3種の樺が混生 温泉街までの道路沿い 違う個性 知れば愛着

  • 支笏湖日記, 特集
  • 2021年1月8日
紋別岳の山上に生えるダケカンバ

  

   苫小牧や千歳の市街から支笏湖へ向かう道中、温泉街まであと1キロ半ほどの辺りでしょうか、白っぽい樹皮の林が道路の両側に広がっています。美しい白樺林と言いたくなるところですが、実はここには3種類の樺(カンバ)の木が混生しています。シラカンバ、ウダイカンバ(マカバ)、ダケカンバです。一見よく似た3種ですが、それぞれに違った個性があります。

   真っ白な樹皮から一般に白樺と呼ばれるシラカンバは、直射日光や乾燥にめっぽう強く、山火事などで森林が失われた場所に真っ先に芽を出します。この道路沿いで見られる若木は、その性質から2004年の台風跡地に植樹されたものです。

   ウダイカンバは樹高30メートルにもなる大柄で風格を持った樹木で、道路沿いで最も目立つのはこの木です。樹皮は鈍い光沢を持つ銀白色で重厚感があります。

   ダケカンバは亜高山が主な生育地で、道路沿いではポツポツと見られるにすぎません。樹皮はベージュ色で、短冊のように薄く剥がれた皮がよくひらひらしています。

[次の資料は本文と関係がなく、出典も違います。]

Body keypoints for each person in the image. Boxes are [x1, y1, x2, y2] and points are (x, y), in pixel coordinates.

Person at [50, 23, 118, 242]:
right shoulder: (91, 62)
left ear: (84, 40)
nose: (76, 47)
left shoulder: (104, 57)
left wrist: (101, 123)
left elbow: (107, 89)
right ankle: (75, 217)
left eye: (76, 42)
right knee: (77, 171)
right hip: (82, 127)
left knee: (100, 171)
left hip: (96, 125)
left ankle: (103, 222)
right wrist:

   温泉街裏手の紋別岳では、これらのカンバの仲間の個性を肌で感じることができます。

   登り始めてすぐはウダイカンバが多く、樹齢100年を超えていようかという立派なものも何本もあります。ところが、小一時間歩いた頃に周囲を見渡すとウダイカンバがめっきり少なくなり、入れ替わるように高所を好むダケカンバが増えます。さらに登り続けるとダケカンバに面白い変化が見られます。樹高が低くなり、幹や枝が曲がりくねったものが多くなるのです。

   山の上は風が強く、雪も大量に積もります。ダケカンバは真っすぐに伸びることのできない厳しい環境にあっても耐える強さとしなやかさを持っているのです。

   先駆者のシラカンバ、堂々たるウダイカンバ、風にも雪にも負けずのダケカンバ。個性を知ることで樹木に愛着が湧いてきます。